So, I have a time series with many independent variables (X's) and an outcome variable Y (that I want to predict, think a 2 class logistic regression where output would either be 1 or a 0). Kindly see a sample below:
Timestamp X1 X2 X3 X4 Y
1:00 1 0.5 23.5 0 0
1:01 1 0.8 18.7 0 0
1:02 0 0.9 4.5 1 0
….
1:30 1 1.9 5.5 1 1
1:31 0 1.7 4.3 0 1
…
…
Now I want to predict or rather classify Y as 0 (stable) or 1 (unstable) (Note that when Y becomes 1 it remains 1 for certain interval of time, same when it is 0)

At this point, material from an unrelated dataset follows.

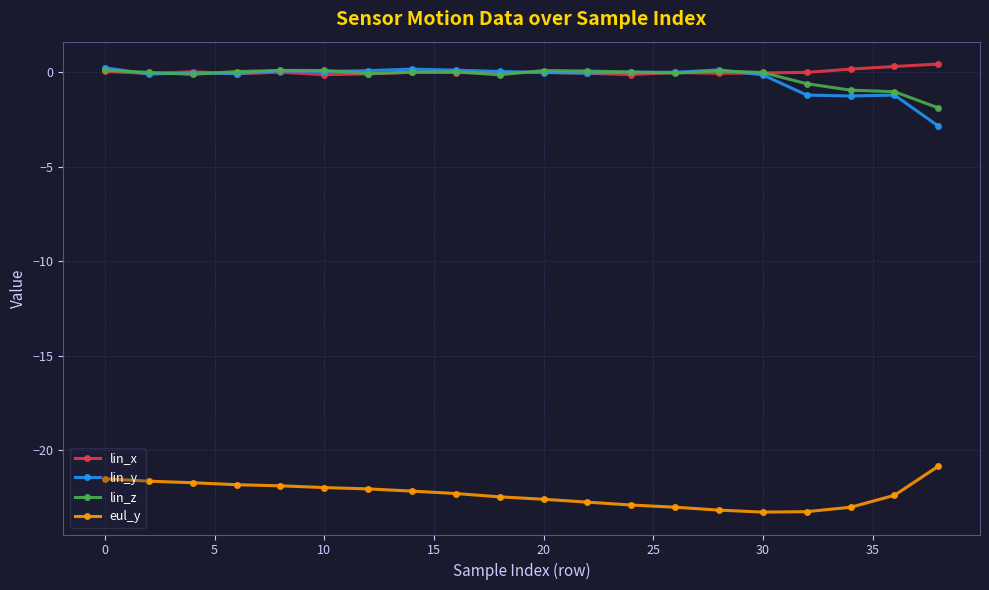

At how many categories does at least one series exceed -12?

20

So Y will be dependent on sequence variables (Please note that it is a time series, and not a standard regression problem where every row can be fed to an Algorithm for classification, the output here is dependent on a sequence of inputs/rows), for instance Y may become 1 when X2 starts increasing and X3 starts decreasing and so on (there are many independent variables X1…XN).
The way I was thinking in order to solve this problem was to extract say m hours of data before Y becomes 1 and do some descriptive statistics on X in order to derive new features (like mean of X1, std of X2, last change point of X4 and so on for the set of this extracted data) to convert the X’s to a single row feature vector. The outcome ‘Y’ of this single row feature vector is 1 as we have just extracted the data before Y became 1. So this way I am able to convert a time series into a standard classification/prediction problem. Similarly I can take the other class i.e. Y=0 and follow the same process.

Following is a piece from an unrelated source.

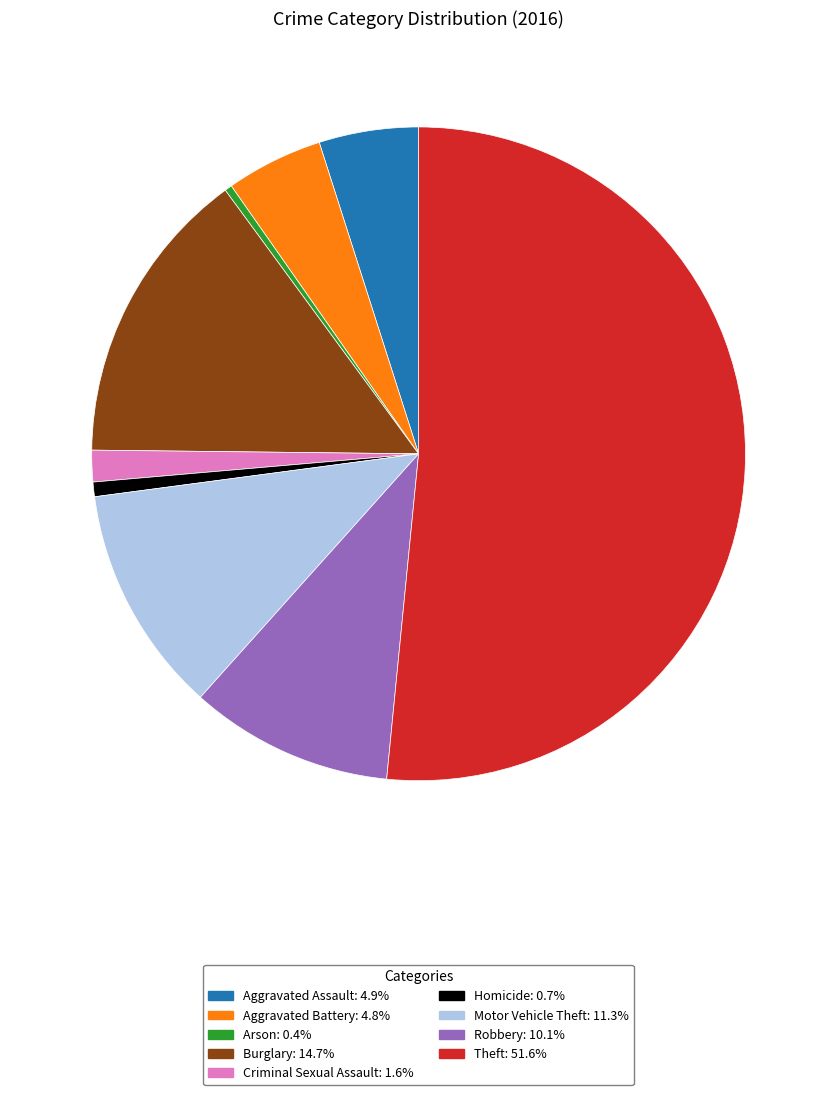

What is the majority slice?

Theft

The other approach that I thought about was to incorporate a sequence model, something like Hidden Markov Model where the hidden states might be stable (say for Y=0) and unstable (for Y=1) and then I go about emission and transition probabilities. But this HMM will be multivariate considering there are many X’s on which Y is dependent. This seems a bit complex?
Any ideas on modeling the above problem will be appreciated.